The most infuriating part of the second half, though (other than Creidhe’s bad love interest), was Thorvald’s Lie. UGH. I had to stop listening for a little bit because I was so vexed. Marillier gives us some insight into why he felt it was necessary, but I didn’t buy it. They were travelling away from the island where the guy lives, the tide to that island was only (normally) passable two days a year, and pretty soon she will be travelling back to her home islands. If there’s one place in all the world where a girl can feel pretty safe from her (alleged) violator, it’s here. Thorvald does NOT need to betray her trust by telling her the guy’s dead. Marillier evidently just thought the story would be improved by Creidhe going home depressed and literally wasting away for a while. No. That was just infuriating too. The whole thing was dumb.

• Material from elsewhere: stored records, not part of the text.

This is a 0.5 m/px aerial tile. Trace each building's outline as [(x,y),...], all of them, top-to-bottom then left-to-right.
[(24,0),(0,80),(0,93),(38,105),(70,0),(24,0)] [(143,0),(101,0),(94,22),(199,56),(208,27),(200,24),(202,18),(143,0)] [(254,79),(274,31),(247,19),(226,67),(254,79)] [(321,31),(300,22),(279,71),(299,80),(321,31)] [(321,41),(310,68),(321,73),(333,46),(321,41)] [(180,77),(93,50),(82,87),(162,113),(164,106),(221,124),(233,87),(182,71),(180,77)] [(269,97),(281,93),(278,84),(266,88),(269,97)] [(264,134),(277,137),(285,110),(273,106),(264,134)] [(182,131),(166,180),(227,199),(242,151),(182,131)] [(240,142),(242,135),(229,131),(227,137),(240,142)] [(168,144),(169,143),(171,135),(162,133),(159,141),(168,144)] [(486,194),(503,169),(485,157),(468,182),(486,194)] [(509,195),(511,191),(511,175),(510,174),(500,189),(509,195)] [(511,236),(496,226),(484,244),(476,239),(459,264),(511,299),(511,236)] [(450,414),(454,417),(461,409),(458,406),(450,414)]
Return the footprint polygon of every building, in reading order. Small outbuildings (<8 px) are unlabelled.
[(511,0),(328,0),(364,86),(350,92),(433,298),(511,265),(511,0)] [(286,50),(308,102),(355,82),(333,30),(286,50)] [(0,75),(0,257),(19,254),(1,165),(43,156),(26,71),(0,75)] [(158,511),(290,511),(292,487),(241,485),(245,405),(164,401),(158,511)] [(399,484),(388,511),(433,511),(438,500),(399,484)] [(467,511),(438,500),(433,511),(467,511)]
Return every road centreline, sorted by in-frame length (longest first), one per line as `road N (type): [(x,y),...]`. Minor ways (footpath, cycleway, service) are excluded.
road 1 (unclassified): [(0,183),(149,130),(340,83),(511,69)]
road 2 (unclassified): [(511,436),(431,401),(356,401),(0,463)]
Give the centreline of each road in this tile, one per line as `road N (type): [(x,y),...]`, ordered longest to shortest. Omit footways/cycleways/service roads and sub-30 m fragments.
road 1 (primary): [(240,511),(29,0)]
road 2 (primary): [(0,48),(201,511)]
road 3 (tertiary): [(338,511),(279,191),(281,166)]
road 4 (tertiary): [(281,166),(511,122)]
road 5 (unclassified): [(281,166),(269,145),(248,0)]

Just one more gripe with the book and then I’m done: I wasn’t on board with the rewriting of history when it came to Somerled. The way his internal monologue went, it made it sound like he was sort of well-intentioned when he was younger, but despite himself, everything he touched turned to ashes. His recent reluctance to act stemmed from his fear that even now he might do terrible things if he gained power, so he couldn’t trust himself. As if that’s how it happened before; he acted like an evil megalomaniac despite himself.
Um, that’s not how I remembered it. He raped women. Repeatedly. He deliberately, systematically usurped his brother’s position to gain power, fomented division between his own people and the natives, burned people to death in their homes and was about to kill his own best friend. That’s no “oops, things didn’t turn out as planned.” It’s not like he was helplessly falling down this destructive path, perhaps being led astray by others or through contrary circumstances. That’s all coldly, calmly premeditated and executed. It’s nice to imagine Somerled turning over a new leaf, but I don’t buy this interpretation of the past, and frankly, I don’t really, truly buy that Brother Neale is Somerled 18 years later. In my mind, they’re two different characters. There is a cognitive dissonance there. Also, as a side note, from what I’ve seen in real life, terrible people can definitely repent and reform, but they tend to energetically devote themselves to doing good afterwards, rather than hold back from any action in fear of what they might do.
In spite of all of this, I definitely won’t give up on Juliet Marillier, because I know she can write amazing stories. Sometimes. I just hope I approve of the next love interest. I could have forgiven all of the other irritations if I’d liked the dude. It makes all the difference!